As with the Materials Act, the Congress drafted the access provisions of the Smith-Mundt Act to accommodate competing interests. Recognizing the benefit of making the materials available to researchers and journalists as well as to its own members, the Congress struck a balance between that interest and the “underlying rationale for the *1170prohibition on domestic dissemination of USIA materials: namely that USIA should not be engaged in domestic propaganda,”S.Rep. No. 101-46, 31 (1989), by providing limited, “examination only” access to USIA materials. See 22 U.S.C. § 1461(a).

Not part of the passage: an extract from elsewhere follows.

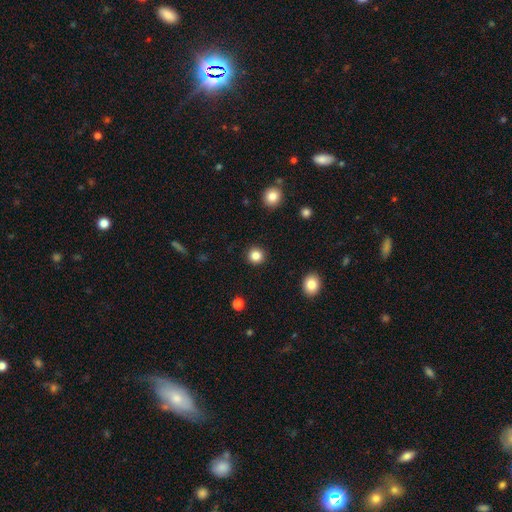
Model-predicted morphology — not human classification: smooth-or-featured: smooth: 85% | star or artifact: 11% | featured or disk: 4%
  how-rounded: round: 94% | in between: 5% | cigar-shaped: 1%
  merging: none: 93% | minor disturbance: 4% | major disturbance: 2% | merger: 1%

Later, because it “believe[d] there is little likelihood that material 12 or more years old will be of significant use for domestic propaganda purposes,” the Congress directed that the materials be made generally available twelve years after their preparation or dissemination. The access, however, is also limited by the requirement that property rights in the materials be protected through regulation by the Archivist. See 22 U.S.C. § 1461(b)(3) (“The Archivist ... shall issue necessary regulations to ensure that persons seeking its release in the United States have secured and paid for necessary United States rights and licenses_”).2 I believe that, to the extent that the Smith-Mundt Act is a disclosure statute, its “comprehensive, carefully tailored and detailed procedure,” like that of the Materials Act, precludes obtaining access to USIA materials under the FOIA. See 773 F.2d at 1395.3 To conclude otherwise would “frustrate the achievement of the legislative goals” underlying the express statutory limitation on access to program materials during the first twelve years after preparation or broadcast. See Ricchio, 773 F.2d at 1395.

. Although our decision may, as our dissenting colleague suggests, produce some anomalous results, we must nonetheless read and enforce the statutes as the Congress wrote them. See Busic v. United States, 446 U.S. 398, 405, 100 S.Ct. 1747, 1752, 64 L.Ed.2d 381 (1980) ("[I]t suffices to say that the assorted unreasonableness flows not from ... this decision, but rather from the statutes as Congress wrote them. If corrective action is needed, it is the Congress that must provide it. ‘It is not for us to speculate, much less act, on whether Congress would have altered its stance had the specific events of this case been anticipated.' ”) (quoting TVA v. Hill, 437 U.S. 153, 185, 98 S.Ct. 2279, 2297, 57 L.Ed.2d 117 (1978)); see also Lewis Carroll, Alice in Wonderland, in The Annotated Alice 230-31 (Martin Gardner ed.1960) ("Contrariwise, ... if it was so, it might be; and if it were so, it would be; but as it isn't, it ain’t.”)

. The Archivist has promulgated the required regulations which are codified at 36 C.F.R. § 1256.58.

. Church of Scientology of Calif. v. Internal Revenue Serv., 792 F.2d 146 (D.C.Cir.1986), aff'd, 484 U.S. 9, 108 S.Ct. 271, 98 L.Ed.2d 228 (1987), cited by the dissent, considered a statute that was, by the court’s own characterization, a nondisclosure rather than a disclosure statute. To the extent that the Smith-Mundt Act is a nondisclosure statute, it is “covered by Exemption 3,” 792 F.2d at 149, as explained in the majority opinion.